As commencement speakers at black schools, the Obamas pile on the homework
Story by Washington Post
Commentary By Courtland Milloy
In recent commencement addresses to black college graduates, President Obama and first lady Michelle Obama really piled on the homework.
“Be a good role model, and set a good example for that young brother coming up,” the president told graduates at Morehouse College in Atlanta on Sunday. “If you know someone who isn’t on point, go back and bring that brother along.”
The first lady gave out similar assignments to Bowie State grads on Saturday.
“So, if you have friends or cousins or siblings who are not taking their education seriously, shake them up,” she said. “Go talk some sense into them. Get them back on track.”
This emphasis on personal responsibility has long been a staple of the Obamas’ commencement speeches, no matter the venue. But their mandate for black graduates tends to be far more demanding — and is usually aimed at correcting some bad black behavior — than anything they ask of graduates at predominantly white schools.
“I know some of you came to Morehouse from communities where life was about keeping your head down and looking out for yourself,” Obama told graduates at the all-male, historically black college. “Maybe you feel like you escaped, and you can take your degree, get a fancy job and never look back. . . . But I will say it betrays a poverty of ambition if all you think about is what goods you can buy instead of what good you can do.”
Obama might well have singled out those who had “escaped” for special admiration. They had, in fact, avoided the traps that lead so many young black men to prison or the morgue. Instead, the president all but discounted their achievements, injecting the unseemly specter of a “poverty of ambition” and raising the insulting prospect of their interests becoming limited to shopping sprees.
Some have speculated that Obama is simply trying to strike a political balance between calling for individual responsibility and advocating a larger role for government. Or, maybe he was just showing whites that he wasn’t the “food stamp” president.
Others have noted, correctly, that many black audiences appreciate having the Obamas occasionally give them a Bill Cosby-esque beat down.

*TASKS TO COMPLETE*:
1) Where did the president give his commencement address on Sunday, according to the commentary?
2) Can you sum up the commentary in two sentences?
3) How would you rewrite the commentary's paragraph beginning "Obama might well have singled out" in fewer words while keeping its main facts?
The records come from a different source than the commentary.

*Point correspondence tracking records*:
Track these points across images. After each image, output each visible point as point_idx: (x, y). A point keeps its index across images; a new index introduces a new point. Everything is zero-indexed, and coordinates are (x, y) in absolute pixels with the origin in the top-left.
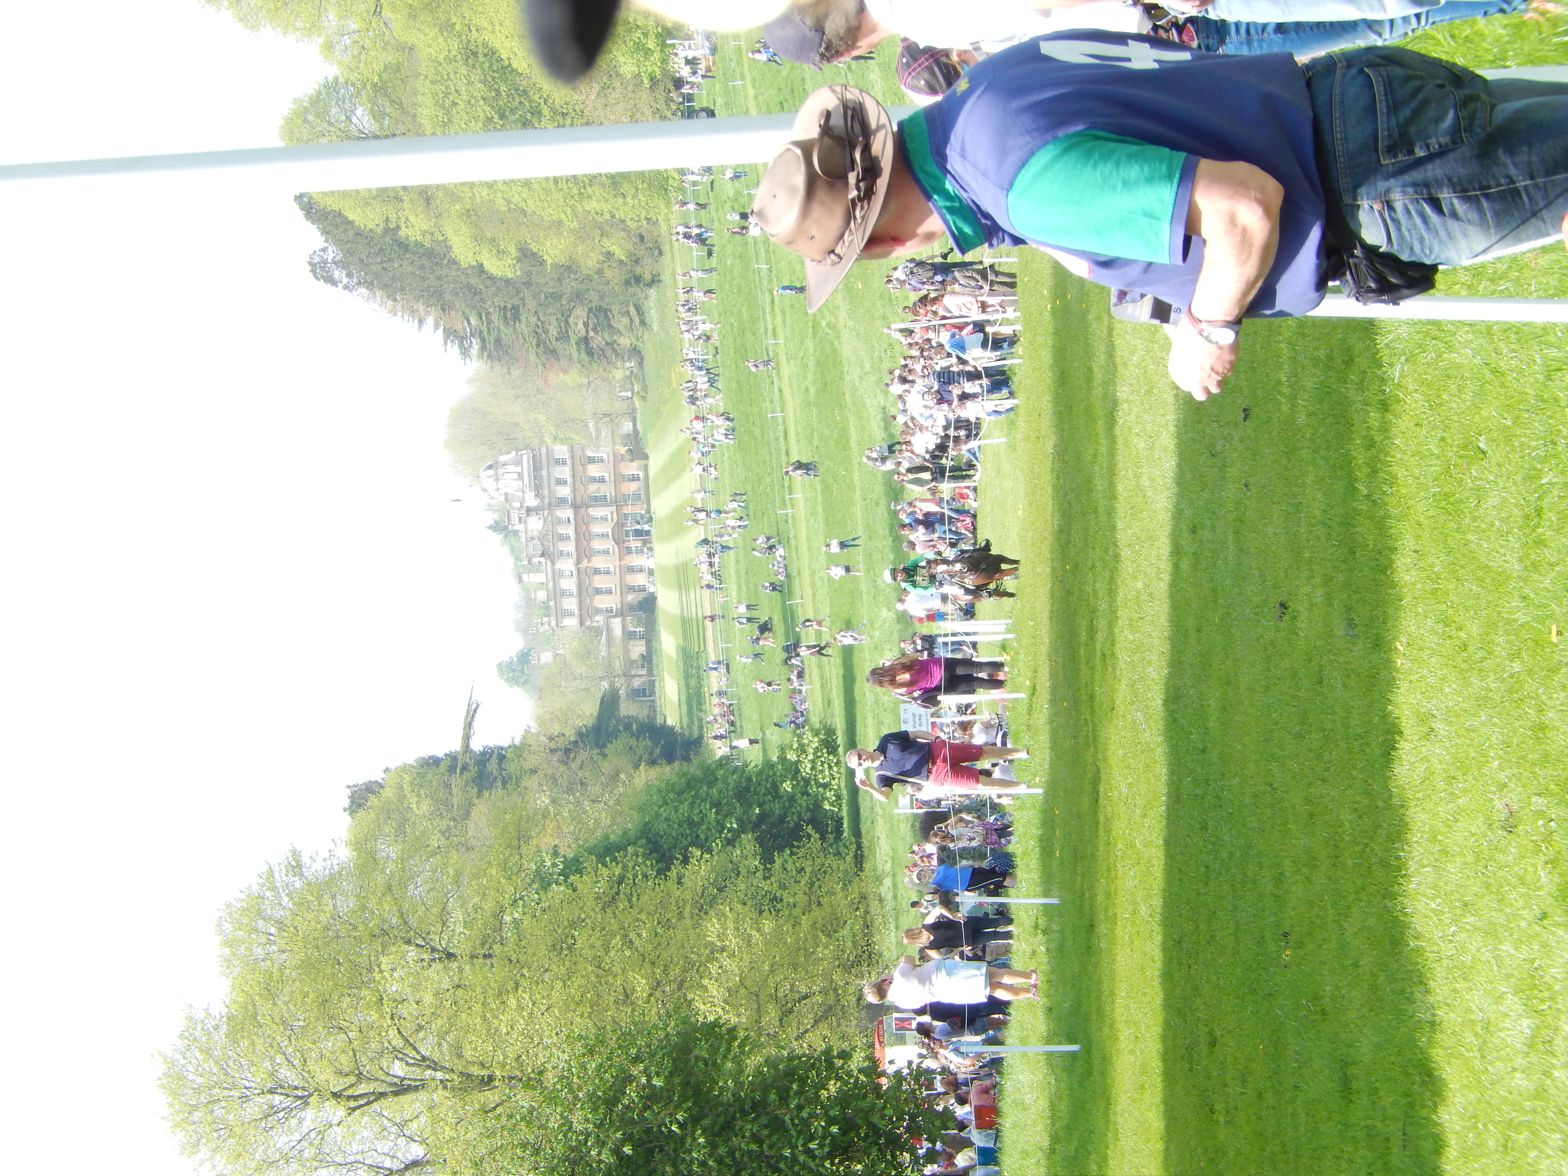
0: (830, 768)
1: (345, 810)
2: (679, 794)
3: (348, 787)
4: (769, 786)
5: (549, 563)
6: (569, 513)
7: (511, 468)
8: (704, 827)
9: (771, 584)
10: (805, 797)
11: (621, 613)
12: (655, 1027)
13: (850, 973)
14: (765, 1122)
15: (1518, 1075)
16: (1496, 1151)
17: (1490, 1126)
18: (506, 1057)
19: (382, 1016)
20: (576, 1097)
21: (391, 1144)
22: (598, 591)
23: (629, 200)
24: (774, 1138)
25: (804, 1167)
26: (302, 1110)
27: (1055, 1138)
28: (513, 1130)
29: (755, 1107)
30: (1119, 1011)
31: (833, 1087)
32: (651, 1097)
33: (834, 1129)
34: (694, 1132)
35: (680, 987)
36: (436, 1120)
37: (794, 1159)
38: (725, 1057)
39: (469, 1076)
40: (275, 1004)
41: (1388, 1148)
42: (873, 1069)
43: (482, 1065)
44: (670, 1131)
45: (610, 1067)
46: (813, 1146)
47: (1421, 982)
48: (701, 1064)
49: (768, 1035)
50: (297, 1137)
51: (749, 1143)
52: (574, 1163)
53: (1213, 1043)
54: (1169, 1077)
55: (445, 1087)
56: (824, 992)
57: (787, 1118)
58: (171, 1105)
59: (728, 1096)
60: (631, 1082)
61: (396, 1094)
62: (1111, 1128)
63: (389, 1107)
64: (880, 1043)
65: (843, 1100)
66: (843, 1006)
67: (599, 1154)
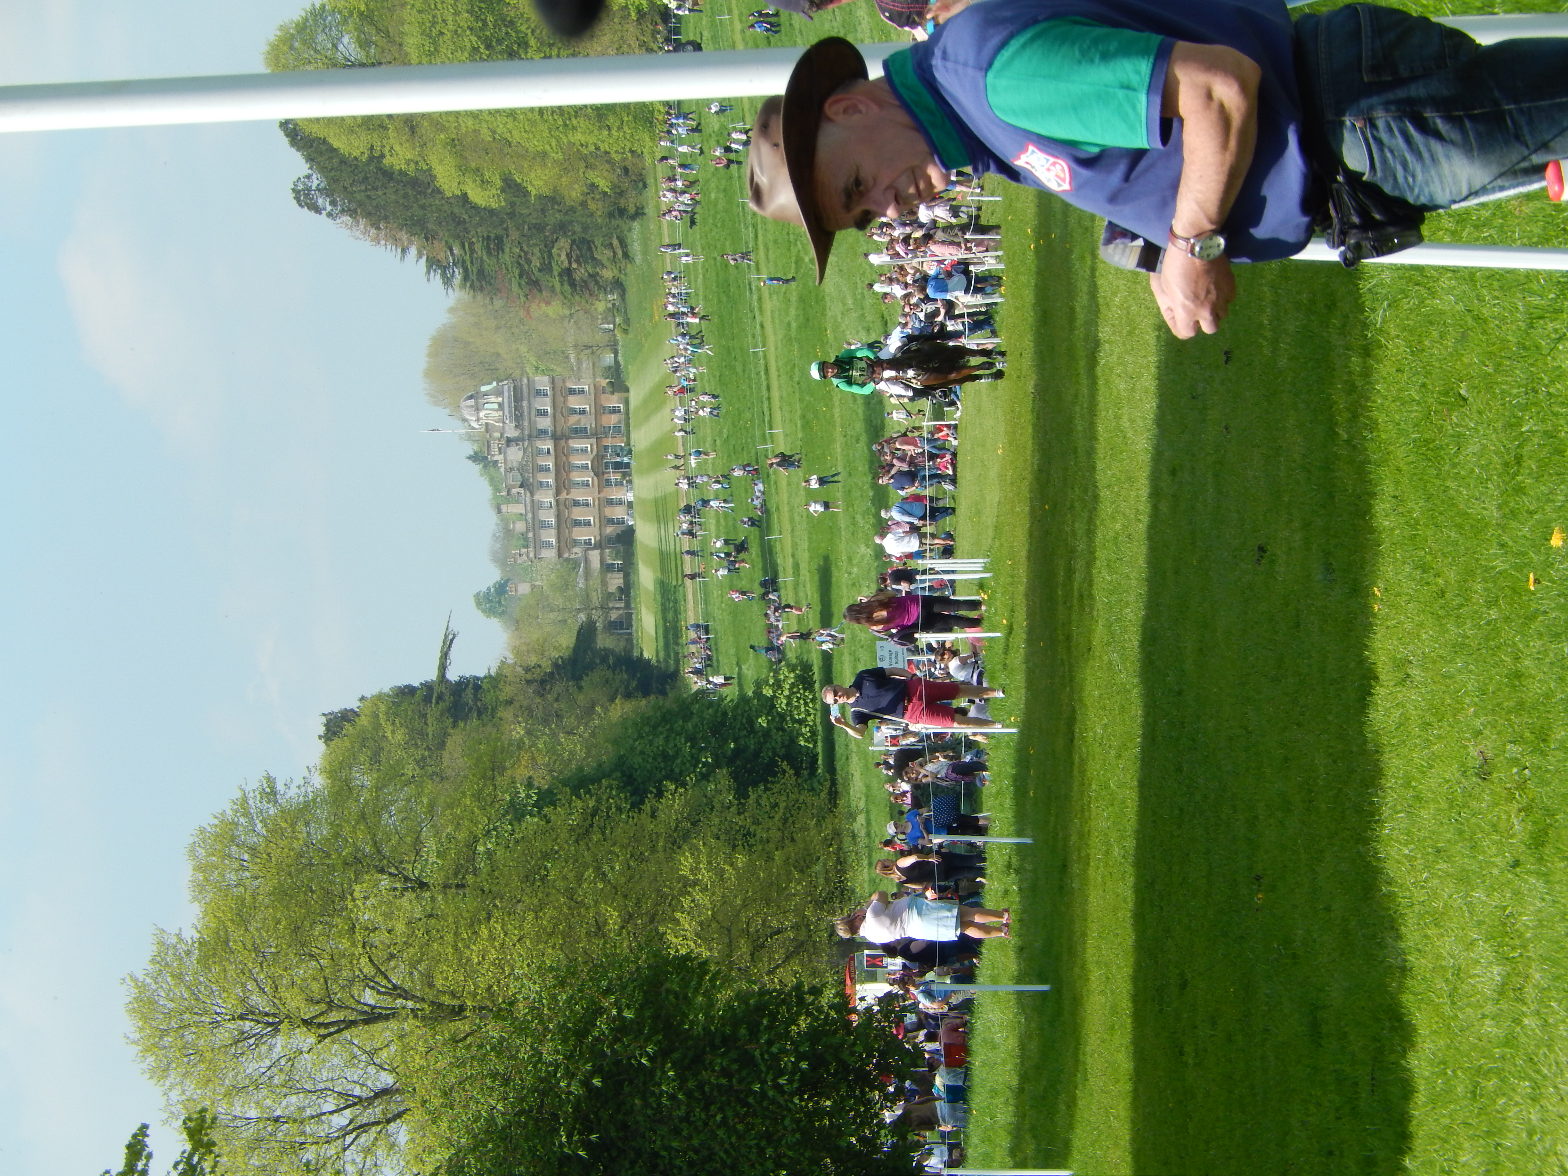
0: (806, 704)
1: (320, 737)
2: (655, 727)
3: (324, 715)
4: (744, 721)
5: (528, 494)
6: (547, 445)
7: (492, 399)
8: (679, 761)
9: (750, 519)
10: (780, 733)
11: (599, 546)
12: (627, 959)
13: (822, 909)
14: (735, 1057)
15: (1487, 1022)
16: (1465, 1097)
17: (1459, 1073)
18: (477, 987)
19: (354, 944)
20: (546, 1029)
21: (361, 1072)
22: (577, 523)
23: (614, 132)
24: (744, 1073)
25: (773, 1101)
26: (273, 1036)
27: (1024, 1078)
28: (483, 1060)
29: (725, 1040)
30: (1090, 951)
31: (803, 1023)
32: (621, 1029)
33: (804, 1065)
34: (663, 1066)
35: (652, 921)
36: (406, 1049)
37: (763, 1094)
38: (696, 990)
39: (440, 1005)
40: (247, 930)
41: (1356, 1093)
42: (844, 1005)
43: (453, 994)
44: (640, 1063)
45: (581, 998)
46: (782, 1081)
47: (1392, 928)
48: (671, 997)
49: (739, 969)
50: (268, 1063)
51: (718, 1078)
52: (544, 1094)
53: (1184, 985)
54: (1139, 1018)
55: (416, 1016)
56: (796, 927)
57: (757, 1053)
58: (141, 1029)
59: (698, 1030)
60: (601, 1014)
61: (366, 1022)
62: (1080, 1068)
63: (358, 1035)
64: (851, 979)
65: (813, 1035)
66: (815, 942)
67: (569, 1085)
---
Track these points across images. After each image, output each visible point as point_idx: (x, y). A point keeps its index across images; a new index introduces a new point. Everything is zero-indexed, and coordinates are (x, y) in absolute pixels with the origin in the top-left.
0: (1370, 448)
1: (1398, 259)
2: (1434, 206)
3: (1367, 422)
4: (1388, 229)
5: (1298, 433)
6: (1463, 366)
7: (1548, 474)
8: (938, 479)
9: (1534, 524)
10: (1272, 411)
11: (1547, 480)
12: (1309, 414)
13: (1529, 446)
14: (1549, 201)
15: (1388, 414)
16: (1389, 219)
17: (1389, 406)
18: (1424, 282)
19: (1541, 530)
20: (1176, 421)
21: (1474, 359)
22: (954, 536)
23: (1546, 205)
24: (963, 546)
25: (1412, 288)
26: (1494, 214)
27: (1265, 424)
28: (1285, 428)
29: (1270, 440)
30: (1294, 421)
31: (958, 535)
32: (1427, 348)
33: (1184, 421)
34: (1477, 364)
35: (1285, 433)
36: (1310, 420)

*ANSWERS PROVIDED*:
1) At Morehouse College in Atlanta.

2) In commencement addresses at Morehouse College and Bowie State, President Obama and Michelle Obama urged black graduates to set good examples and pull struggling peers back on track. The commentary argues that their demands on black graduates are far tougher than what they ask at predominantly white schools and that the president's "poverty of ambition" remark all but discounted the graduates' achievements.

3) Obama could have praised those who had "escaped," since they avoided the traps that send many young black men to prison or the morgue. Instead, he all but discounted their achievements, invoking a "poverty of ambition" and suggesting their interests might shrink to shopping sprees.